What is the greatest safe speed, without skidding, that a 1700 kg car can have on a level curve of radius 215 meters if Mk=0.4 and Ms=.85?
The correct answer is 42.3 but idk how to get it.
μs determines when skidding will begin.
Maximum centripetal force provided by static friction
= (μs)mg
Maximum speed = v,
centrifugal force
= mv^2/r
At equilibrium,
(μs)mg = mv^2/r
Solve for v
v=sqrt(μs * rg)
=sqrt(0.85*215*9.81)
=42 m/s approximately
To find the greatest safe speed of a car without skidding on a curve, we need to consider two factors: the maximum static friction force and the force required to keep the car moving in a circular path.

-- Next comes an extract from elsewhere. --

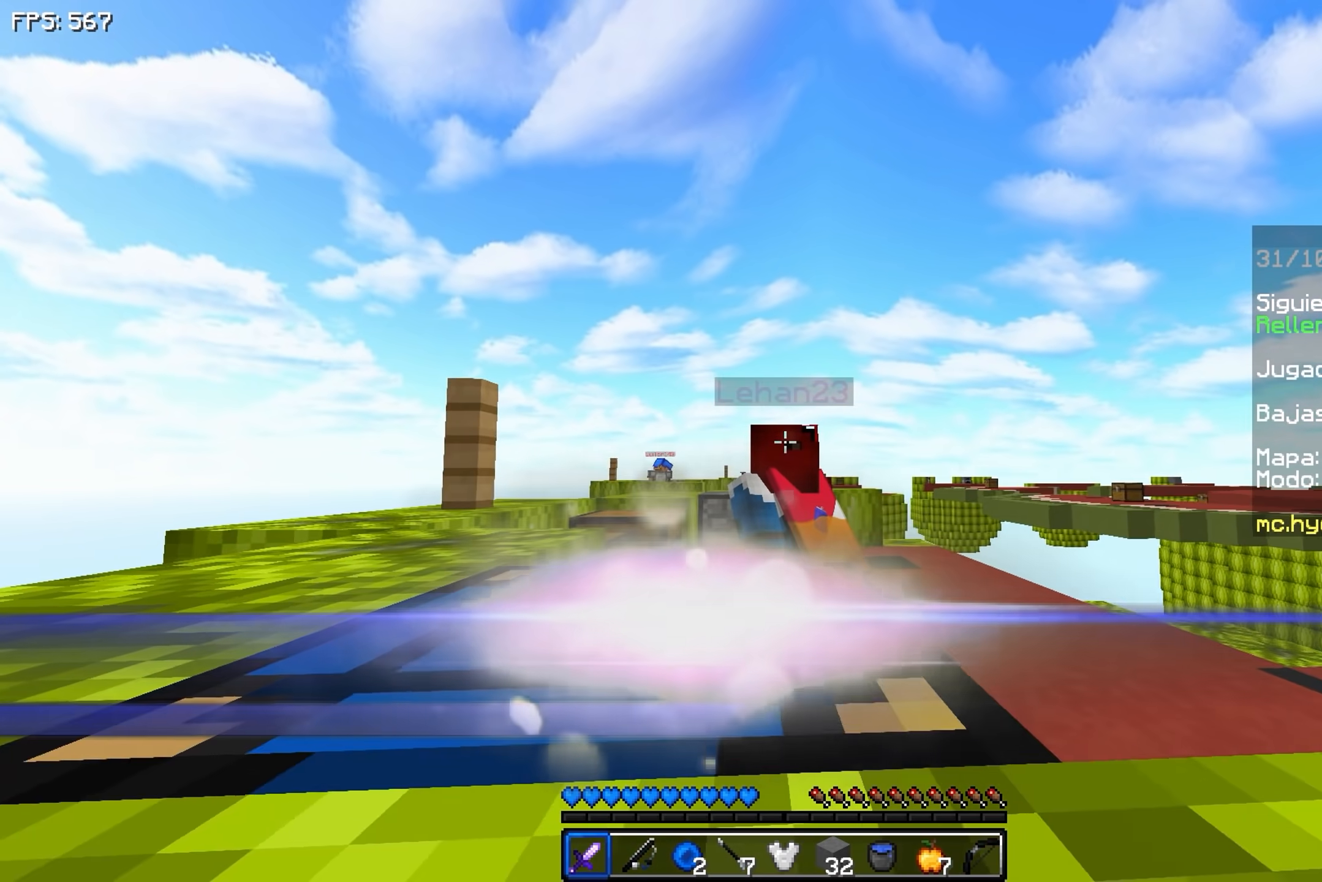
{"keys": [], "events": []}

First, let's calculate the maximum static friction force. The formula for static friction force is:
Fk = Mk * N
Where Fk is the maximum static friction force, Mk is the coefficient of static friction, and N is the normal force exerted on the car.
The normal force can be calculated using the formula:
N = m * g
Where m is the mass of the car and g is the acceleration due to gravity.
N = 1700 kg * 9.8 m/s^2
N = 16660 N
Now, we can calculate Fk:
Fk = 0.4 * 16660 N
Fk = 6664 N
Next, let's calculate the force required to keep the car moving in a circular path. This force is called the centripetal force and can be calculated using the formula:
Fc = m * (v^2 / r)
Where Fc is the centripetal force, m is the mass of the car, v is the velocity of the car, and r is the radius of the curve. We want to find the maximum velocity without skidding, so we'll assign the maximum static friction force as the centripetal force:
Fc = Fk
Substituting the values we know:
m * (v^2 / r) = 6664 N
Rearranging the equation, we get:
v^2 = (Fc * r) / m
v^2 = (6664 N * 215 m) / 1700 kg
v^2 = 841860 Nm / 1700 kg
v^2 ≈ 4958.59 (m/s)^2
Finally, we can find the maximum velocity by taking the square root of v^2:
v ≈ √4958.59 (m/s)
v ≈ 70.4 m/s
Therefore, the greatest safe speed the car can have on the level curve is approximately 70.4 m/s or 42.3 mph.